NEW RULES COULD UNLOCK BANK FUNDING FOR BUSINESS

crowe-clark-whitehill-logoRecent changes to EU-wide finance rules designed to prevent bank failures could increase access to finance for small businesses, according to national audit, tax and advisory firm Crowe Clark Whitehill.

The legislation known as Basel III, aimed at ensuring greater responsibility in the financial sector through tighter control of banks’ capital, was recently amended by the European Commission to ensure that loans to businesses of up to £1.5m are protected from the impending restrictions. Under Basel III, banks must hold at least seven per cent of their assets as readily available cash to protect against another credit crisis, with reforms being phased in between 2014 and 2019 if the proposal is adopted by the UK Government.

The move by the European Commission comes at a time when, despite the best efforts of the Government and the billions it has made available via the Bank of England, the Funding for Lending scheme is not yet achieving what it set out to do – unlock funding for business.

Geert Struyven, Crowe Clark Whitehall’s Kent Financial Partner, welcomed the move, and said: “While £1.5 million may be too small for many businesses looking to expand, the potential effect of these changes to Basel III on SMEs is positive while the banks get themselves back on track in terms of their liquidity.”

Banks are required to have detailed action plans for Basel III in place by 1 January 2014, when the legislation is expected to become effective.
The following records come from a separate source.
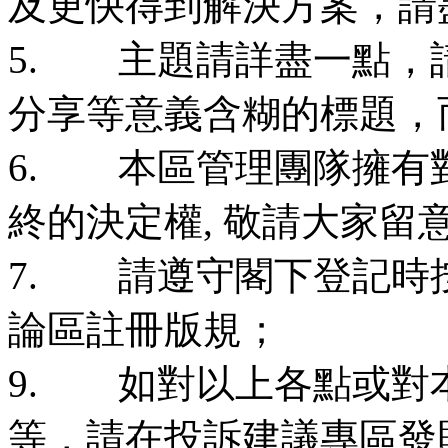
及更快得到解決方案，請
5. 主題請詳盡一點，請
分享等意義含糊的標題，
6. 本區管理團隊擁有
終的決定權, 敬請大家留
7. 請遵守閣下登記時
論區註冊版規；
9. 如對以上各點或對
等，請在投訴建議專區發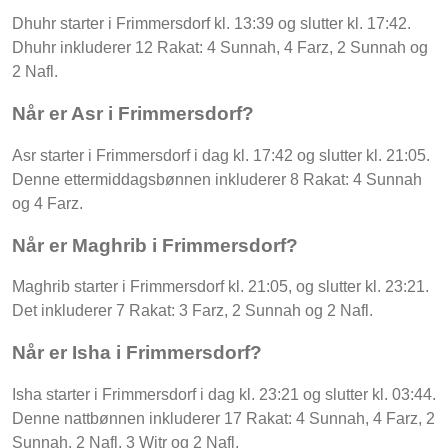
Dhuhr starter i Frimmersdorf kl. 13:39 og slutter kl. 17:42.
Dhuhr inkluderer 12 Rakat: 4 Sunnah, 4 Farz, 2 Sunnah og
2 Nafl.
Når er Asr i Frimmersdorf?
Asr starter i Frimmersdorf i dag kl. 17:42 og slutter kl. 21:05.
Denne ettermiddagsbønnen inkluderer 8 Rakat: 4 Sunnah
og 4 Farz.
Når er Maghrib i Frimmersdorf?
Maghrib starter i Frimmersdorf kl. 21:05, og slutter kl. 23:21.
Det inkluderer 7 Rakat: 3 Farz, 2 Sunnah og 2 Nafl.
Når er Isha i Frimmersdorf?
Isha starter i Frimmersdorf i dag kl. 23:21 og slutter kl. 03:44.
Denne nattbønnen inkluderer 17 Rakat: 4 Sunnah, 4 Farz, 2
Sunnah, 2 Nafl, 3 Witr og 2 Nafl.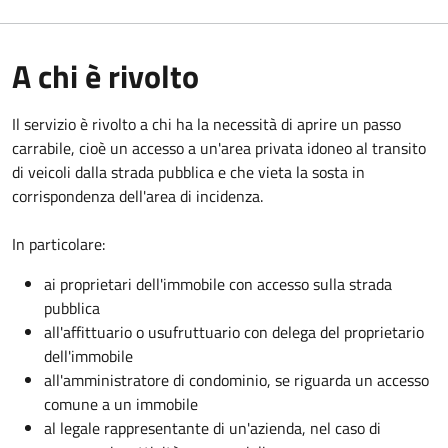
A chi è rivolto
Il servizio è rivolto a chi ha la necessità di aprire un passo
carrabile, cioè un accesso a un'area privata idoneo al transito
di veicoli dalla strada pubblica e che vieta la sosta in
corrispondenza dell'area di incidenza.
In particolare:
ai proprietari dell'immobile con accesso sulla strada
pubblica
all'affittuario o usufruttuario con delega del proprietario
dell'immobile
all'amministratore di condominio, se riguarda un accesso
comune a un immobile
al legale rappresentante di un'azienda, nel caso di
The changes made to Basel III address concerns that small business financing would decline if banks were forced to ring-fence too much of their money.

Despite injecting £16.5 billion into the Government’s Funding for Lending Scheme in an attempt to stimulate the economy, the Bank of England’s Trends in Lending survey showed a £4.5bn fall in net lending to businesses in the three months to May.
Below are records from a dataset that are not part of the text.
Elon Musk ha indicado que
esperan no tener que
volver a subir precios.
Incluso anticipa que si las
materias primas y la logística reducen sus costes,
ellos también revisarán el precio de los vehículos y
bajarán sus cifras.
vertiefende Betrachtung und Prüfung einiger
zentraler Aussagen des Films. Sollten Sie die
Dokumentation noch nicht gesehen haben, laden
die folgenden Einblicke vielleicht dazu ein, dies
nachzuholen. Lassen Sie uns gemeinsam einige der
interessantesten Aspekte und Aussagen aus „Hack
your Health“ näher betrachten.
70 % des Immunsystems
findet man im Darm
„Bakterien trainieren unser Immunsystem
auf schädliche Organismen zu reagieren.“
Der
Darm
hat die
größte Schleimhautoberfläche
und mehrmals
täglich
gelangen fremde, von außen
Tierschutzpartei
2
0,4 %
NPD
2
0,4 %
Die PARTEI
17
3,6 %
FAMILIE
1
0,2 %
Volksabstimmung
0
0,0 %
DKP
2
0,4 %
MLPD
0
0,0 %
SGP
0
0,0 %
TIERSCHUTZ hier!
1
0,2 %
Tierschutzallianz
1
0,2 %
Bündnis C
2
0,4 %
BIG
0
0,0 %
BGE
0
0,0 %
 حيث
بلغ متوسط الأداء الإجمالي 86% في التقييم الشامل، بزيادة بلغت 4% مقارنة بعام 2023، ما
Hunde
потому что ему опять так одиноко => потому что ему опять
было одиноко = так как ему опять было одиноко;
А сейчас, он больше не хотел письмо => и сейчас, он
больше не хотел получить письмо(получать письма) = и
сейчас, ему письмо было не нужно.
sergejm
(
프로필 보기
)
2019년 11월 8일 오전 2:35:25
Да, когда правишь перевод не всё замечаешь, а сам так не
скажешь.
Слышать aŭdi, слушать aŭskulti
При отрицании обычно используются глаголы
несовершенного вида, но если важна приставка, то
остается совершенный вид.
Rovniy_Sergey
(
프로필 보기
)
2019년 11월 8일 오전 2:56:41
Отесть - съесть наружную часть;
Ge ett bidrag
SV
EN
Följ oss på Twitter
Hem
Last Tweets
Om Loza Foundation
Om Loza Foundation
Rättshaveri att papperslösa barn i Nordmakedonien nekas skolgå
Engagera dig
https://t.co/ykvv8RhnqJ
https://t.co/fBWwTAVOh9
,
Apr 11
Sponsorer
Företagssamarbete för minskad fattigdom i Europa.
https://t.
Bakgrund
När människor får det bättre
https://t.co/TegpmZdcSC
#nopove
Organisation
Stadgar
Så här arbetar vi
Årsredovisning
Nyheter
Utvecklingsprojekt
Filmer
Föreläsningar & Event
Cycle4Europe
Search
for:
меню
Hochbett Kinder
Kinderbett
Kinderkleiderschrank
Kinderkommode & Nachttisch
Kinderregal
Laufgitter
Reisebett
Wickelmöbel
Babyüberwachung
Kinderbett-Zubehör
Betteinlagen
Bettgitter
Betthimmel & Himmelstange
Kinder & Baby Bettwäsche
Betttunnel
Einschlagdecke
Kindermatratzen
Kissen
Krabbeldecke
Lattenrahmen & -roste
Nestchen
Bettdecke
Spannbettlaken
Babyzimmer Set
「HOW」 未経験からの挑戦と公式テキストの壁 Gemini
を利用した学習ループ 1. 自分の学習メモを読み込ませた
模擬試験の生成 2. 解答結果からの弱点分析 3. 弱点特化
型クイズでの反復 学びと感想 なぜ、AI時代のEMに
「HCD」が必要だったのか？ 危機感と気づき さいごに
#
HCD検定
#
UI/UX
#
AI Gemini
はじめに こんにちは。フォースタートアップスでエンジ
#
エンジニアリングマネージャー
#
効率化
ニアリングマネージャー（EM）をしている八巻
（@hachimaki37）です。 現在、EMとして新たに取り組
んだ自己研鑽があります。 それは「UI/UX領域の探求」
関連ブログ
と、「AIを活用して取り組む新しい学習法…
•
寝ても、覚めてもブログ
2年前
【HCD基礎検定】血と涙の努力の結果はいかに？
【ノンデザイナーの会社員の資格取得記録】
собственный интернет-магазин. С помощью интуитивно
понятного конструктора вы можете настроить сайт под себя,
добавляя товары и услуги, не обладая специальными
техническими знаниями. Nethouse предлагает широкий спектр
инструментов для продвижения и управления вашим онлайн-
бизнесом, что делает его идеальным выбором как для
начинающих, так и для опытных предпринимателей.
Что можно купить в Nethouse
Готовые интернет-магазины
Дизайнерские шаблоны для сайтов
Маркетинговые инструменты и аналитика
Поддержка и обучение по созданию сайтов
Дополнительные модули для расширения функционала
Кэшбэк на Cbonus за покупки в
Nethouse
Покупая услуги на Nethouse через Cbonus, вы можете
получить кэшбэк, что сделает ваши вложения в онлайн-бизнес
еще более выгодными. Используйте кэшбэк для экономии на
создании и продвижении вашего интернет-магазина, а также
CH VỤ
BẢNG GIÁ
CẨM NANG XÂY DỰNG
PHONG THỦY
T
Mr Struyven is optimistic that the Commission’s changes will sever any link between the prospect of financial ring-fencing and a reduction in SME investment. He added: “Without these changes by the Commission there was a real danger that the banks would have restricted their lending to business even further by simply focusing on getting their own balance sheets back in order, rather than doing what they are there for – lending money.

“Now that banks have been reassured that lending up to £1.5 million to an individual business will not impact on their Basel responsibilities, they should be more open to supporting this important sector of the business community. Thanks also to the Funding for Lending Scheme, the banks now have an excellent opportunity to increase lending to those small to medium sized companies with a strong business plan and management team.”